═══ Extrait du document ═══
Les flaques font mon bonheur et  jamais je n’en détourne mes pas, si cela m’est possible. 
Marcher dans l’eau oubliée sur la surface crasseuse du bitume.                                            J’aime y regarder les reflets du ciel,  me pencher, m’accroupir, regarder le monde se dédoubler sous un autre prisme. Le bitume ce matin est devenu le miroir du ciel. Il y accueille les plus beaux reflets des nuages qui courent sous le vent.

Un homme isolé passe avec son chien, me regarde me contorsionner  au ras de la flaque. 
Il m’évite, je suis étrange pour lui… il n’a pas tort et cela m’arrange.

Les nuages tournoyent  sur la plage désertée.  Les Hommes n’aiment pas la pluie, ils aiment le beau temps.  La pluie oblige à s’emmitoufler, à disparaître sous des vêtements informes  qui enlèvent toute élégance et vous rendent anonyme. Et pourtant quel bonheur de chausser des bottes en caoutchouc et de s’envelopper dans un ciré. 

Quel bonheur de se sentir protégé,  alors que la pluie claque sur ma capuche. Je peux marcher dans les flaques, aller là où, à portée de pied, personne ne va plus de manière délibérée.

Il faut être propre,  il faut être rangé, il faut marcher le long de la mer les jours de beau temps. 

Même les mouettes, les goélands sont absents. Un oiseau, un seul,  virevolte. 
Son chant extraordinaire  résonne avec fluidité dans ce moment de douce solitude  aimée. 

Je ne le connais pas. Avec sa petite houpette sur la tête, je ne sais pas qui il est. 

Depuis l’arrêt des voitures, les oiseaux sont revenus, nombreux. 

J’ouvrirai mon livre des oiseaux,  pour découvrir qu’il s’agit d’une mésange huppée.  J’aime la compagnie des oiseaux ; même Beethoven  ne s’y trompait pas, reprenant dans sa symphonie pastorale le chant  du Rossignol dans le flot de notes maitrisé d’une flûte, celui de la Caille  dans  la résonance d’un hautbois et celui du Coucou déguisé dans une clarinette. 

Sa rapidité m’empêche de le capturer dans ma boite à image… ouvrez, ouvrez, la cage aux oiseaux, regardez les s’envoler c’est beau…Pierrot non plus n’était pas dupe et son hymne à la liberté des oiseaux serait celui de la liberté des Hommes d’aujourd’hui. Ils se sont placés dans les cages d’un monde virtuel dans lesquelles ils sont entrés de leur plein gré.  

La pluie mouille mon visage ;  l’odeur forte de coquillages,  de marée mêlée d’algues accompagne mes grandes bouffées d’air. Je respire le monde. Je respire en grand l’immensité qui s’offre à moi.

Je me sens lavée  par une eau pure venue du ciel, offerte par les nuages. Je me sens vivante par la simple possibilité d’avoir pu m’exposer aux intempéries. 

Braver l’inconfort  pour gagner en sensations. 

La douce Lara se souviendra longtemps de notre cueillette de mûres sauvages sous une pluie battante. Les fines goutellettes d’eau s’accrochaient  aux énormes fruits gorgés de parfum et de la chaleur d’août.

Nos mains trempées les attrapaient  au défi des ronces, pour les porter aussitôt à notre bouche.
═══
§ **Consignes**
1. Relevez tous les noms d'oiseaux précis mentionnés dans l'extrait, sans compter le simple mot « oiseau ».
2. D'après l'extrait, quel instrument Beethoven utilise-t-il dans sa symphonie pastorale pour reprendre le chant de la caille ?
Les items qui suivent ne sont pas nécessaires.
═══ Données enregistrées ═══
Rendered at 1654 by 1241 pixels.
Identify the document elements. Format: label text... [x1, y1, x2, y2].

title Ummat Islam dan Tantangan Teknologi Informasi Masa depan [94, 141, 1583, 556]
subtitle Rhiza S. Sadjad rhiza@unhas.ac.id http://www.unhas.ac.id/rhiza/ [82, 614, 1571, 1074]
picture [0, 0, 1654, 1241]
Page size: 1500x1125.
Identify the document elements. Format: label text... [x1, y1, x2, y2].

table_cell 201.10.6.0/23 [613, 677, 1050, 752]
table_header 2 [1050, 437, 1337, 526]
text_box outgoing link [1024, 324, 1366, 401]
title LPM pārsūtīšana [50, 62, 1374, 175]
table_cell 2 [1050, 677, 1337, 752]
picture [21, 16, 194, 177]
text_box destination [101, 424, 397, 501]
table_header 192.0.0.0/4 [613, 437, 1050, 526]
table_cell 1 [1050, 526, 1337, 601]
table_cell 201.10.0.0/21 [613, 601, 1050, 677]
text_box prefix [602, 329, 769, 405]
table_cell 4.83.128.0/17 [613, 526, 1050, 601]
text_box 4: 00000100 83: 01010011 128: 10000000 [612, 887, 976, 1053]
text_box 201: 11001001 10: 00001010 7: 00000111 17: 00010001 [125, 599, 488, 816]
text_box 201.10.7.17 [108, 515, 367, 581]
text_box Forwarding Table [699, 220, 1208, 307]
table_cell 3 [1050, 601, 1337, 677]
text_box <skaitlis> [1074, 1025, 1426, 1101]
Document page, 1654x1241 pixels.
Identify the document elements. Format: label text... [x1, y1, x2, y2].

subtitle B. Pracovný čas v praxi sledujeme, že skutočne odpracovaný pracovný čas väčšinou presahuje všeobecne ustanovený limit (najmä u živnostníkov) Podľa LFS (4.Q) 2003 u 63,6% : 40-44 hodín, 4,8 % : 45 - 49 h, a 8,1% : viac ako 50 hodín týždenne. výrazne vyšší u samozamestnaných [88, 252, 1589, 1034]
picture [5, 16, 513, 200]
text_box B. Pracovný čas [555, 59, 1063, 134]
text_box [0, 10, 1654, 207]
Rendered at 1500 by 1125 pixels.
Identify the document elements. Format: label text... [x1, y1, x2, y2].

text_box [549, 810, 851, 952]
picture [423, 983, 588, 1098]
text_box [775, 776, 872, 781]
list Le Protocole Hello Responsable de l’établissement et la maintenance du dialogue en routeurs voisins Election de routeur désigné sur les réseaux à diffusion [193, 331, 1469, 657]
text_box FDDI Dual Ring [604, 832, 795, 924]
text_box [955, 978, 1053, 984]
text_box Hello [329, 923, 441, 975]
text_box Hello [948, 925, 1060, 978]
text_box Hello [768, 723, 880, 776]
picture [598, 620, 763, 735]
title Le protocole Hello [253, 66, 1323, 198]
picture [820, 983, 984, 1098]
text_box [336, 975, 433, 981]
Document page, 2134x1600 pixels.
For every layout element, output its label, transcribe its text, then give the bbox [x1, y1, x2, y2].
═══
§ **Corrigé**
1. Les mouettes, les goélands, la mésange huppée, le rossignol, la caille et le coucou.

2. Un hautbois.